┌──
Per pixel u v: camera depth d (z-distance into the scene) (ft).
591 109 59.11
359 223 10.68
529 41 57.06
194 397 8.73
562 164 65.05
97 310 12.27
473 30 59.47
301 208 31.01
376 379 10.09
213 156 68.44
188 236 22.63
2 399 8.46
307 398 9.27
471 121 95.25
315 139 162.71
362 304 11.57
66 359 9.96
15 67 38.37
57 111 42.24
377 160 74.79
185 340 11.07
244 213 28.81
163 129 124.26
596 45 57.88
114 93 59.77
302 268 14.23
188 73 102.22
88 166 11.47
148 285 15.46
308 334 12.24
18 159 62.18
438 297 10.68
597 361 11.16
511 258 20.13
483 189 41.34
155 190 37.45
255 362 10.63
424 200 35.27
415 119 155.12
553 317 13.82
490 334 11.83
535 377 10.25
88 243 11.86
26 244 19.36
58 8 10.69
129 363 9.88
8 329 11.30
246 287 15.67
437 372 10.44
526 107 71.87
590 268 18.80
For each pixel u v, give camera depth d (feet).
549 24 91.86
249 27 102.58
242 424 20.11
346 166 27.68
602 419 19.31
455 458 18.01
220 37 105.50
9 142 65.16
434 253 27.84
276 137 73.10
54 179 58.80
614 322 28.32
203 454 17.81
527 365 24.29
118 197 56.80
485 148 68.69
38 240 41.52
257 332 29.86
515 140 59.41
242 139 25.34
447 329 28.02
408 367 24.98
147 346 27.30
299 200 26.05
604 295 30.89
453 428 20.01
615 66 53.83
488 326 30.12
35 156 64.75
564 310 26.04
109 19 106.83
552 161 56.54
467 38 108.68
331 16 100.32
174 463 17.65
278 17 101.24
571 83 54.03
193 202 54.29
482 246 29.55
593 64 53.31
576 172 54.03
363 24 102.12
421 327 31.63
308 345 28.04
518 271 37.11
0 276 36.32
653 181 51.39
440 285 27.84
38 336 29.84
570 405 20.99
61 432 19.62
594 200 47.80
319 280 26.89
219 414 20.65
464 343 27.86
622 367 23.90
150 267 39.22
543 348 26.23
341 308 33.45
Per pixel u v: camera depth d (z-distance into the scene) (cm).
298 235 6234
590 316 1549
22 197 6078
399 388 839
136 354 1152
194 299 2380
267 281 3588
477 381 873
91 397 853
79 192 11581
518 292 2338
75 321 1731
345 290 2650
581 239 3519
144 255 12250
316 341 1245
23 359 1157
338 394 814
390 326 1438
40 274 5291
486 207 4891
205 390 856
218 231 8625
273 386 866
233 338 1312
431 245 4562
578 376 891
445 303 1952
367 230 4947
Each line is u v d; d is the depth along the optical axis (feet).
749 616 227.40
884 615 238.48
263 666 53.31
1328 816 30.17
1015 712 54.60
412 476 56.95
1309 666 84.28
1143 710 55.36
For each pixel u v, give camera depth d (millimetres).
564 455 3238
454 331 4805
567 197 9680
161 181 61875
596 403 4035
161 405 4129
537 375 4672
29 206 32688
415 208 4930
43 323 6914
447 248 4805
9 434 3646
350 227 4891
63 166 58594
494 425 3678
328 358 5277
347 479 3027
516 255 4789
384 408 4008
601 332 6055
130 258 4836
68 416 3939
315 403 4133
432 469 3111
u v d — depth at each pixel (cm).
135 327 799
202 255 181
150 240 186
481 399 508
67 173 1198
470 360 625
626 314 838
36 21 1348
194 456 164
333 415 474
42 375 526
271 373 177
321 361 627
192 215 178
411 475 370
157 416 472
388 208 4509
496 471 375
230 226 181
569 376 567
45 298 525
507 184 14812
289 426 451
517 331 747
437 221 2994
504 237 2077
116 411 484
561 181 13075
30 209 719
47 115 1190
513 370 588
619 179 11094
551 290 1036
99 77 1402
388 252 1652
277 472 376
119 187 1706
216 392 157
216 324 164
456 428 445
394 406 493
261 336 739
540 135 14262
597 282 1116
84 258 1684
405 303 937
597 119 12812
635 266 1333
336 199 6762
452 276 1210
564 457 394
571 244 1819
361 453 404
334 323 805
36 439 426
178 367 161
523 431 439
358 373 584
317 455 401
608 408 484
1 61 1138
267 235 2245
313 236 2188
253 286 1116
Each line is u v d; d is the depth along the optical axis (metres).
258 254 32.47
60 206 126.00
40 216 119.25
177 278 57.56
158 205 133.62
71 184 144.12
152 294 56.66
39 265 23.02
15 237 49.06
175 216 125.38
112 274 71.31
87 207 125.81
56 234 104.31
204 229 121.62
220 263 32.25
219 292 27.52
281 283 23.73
└──
WORK TASK
Which lines belong in the answer? Exactly those from the first line of the entries through the line holding "1328 816 30.17", inclusive, copied unchanged.

ANSWER SECTION
Per pixel u v: camera depth d (z-distance into the scene) (ft).
591 109 59.11
359 223 10.68
529 41 57.06
194 397 8.73
562 164 65.05
97 310 12.27
473 30 59.47
301 208 31.01
376 379 10.09
213 156 68.44
188 236 22.63
2 399 8.46
307 398 9.27
471 121 95.25
315 139 162.71
362 304 11.57
66 359 9.96
15 67 38.37
57 111 42.24
377 160 74.79
185 340 11.07
244 213 28.81
163 129 124.26
596 45 57.88
114 93 59.77
302 268 14.23
188 73 102.22
88 166 11.47
148 285 15.46
308 334 12.24
18 159 62.18
438 297 10.68
597 361 11.16
511 258 20.13
483 189 41.34
155 190 37.45
255 362 10.63
424 200 35.27
415 119 155.12
553 317 13.82
490 334 11.83
535 377 10.25
88 243 11.86
26 244 19.36
58 8 10.69
129 363 9.88
8 329 11.30
246 287 15.67
437 372 10.44
526 107 71.87
590 268 18.80
For each pixel u v, give camera depth d (feet).
549 24 91.86
249 27 102.58
242 424 20.11
346 166 27.68
602 419 19.31
455 458 18.01
220 37 105.50
9 142 65.16
434 253 27.84
276 137 73.10
54 179 58.80
614 322 28.32
203 454 17.81
527 365 24.29
118 197 56.80
485 148 68.69
38 240 41.52
257 332 29.86
515 140 59.41
242 139 25.34
447 329 28.02
408 367 24.98
147 346 27.30
299 200 26.05
604 295 30.89
453 428 20.01
615 66 53.83
488 326 30.12
35 156 64.75
564 310 26.04
109 19 106.83
552 161 56.54
467 38 108.68
331 16 100.32
174 463 17.65
278 17 101.24
571 83 54.03
193 202 54.29
482 246 29.55
593 64 53.31
576 172 54.03
363 24 102.12
421 327 31.63
308 345 28.04
518 271 37.11
0 276 36.32
653 181 51.39
440 285 27.84
38 336 29.84
570 405 20.99
61 432 19.62
594 200 47.80
319 280 26.89
219 414 20.65
464 343 27.86
622 367 23.90
150 267 39.22
543 348 26.23
341 308 33.45
Per pixel u v: camera depth d (z-distance into the scene) (cm).
298 235 6234
590 316 1549
22 197 6078
399 388 839
136 354 1152
194 299 2380
267 281 3588
477 381 873
91 397 853
79 192 11581
518 292 2338
75 321 1731
345 290 2650
581 239 3519
144 255 12250
316 341 1245
23 359 1157
338 394 814
390 326 1438
40 274 5291
486 207 4891
205 390 856
218 231 8625
273 386 866
233 338 1312
431 245 4562
578 376 891
445 303 1952
367 230 4947
Each line is u v d; d is the depth along the optical axis (feet).
749 616 227.40
884 615 238.48
263 666 53.31
1328 816 30.17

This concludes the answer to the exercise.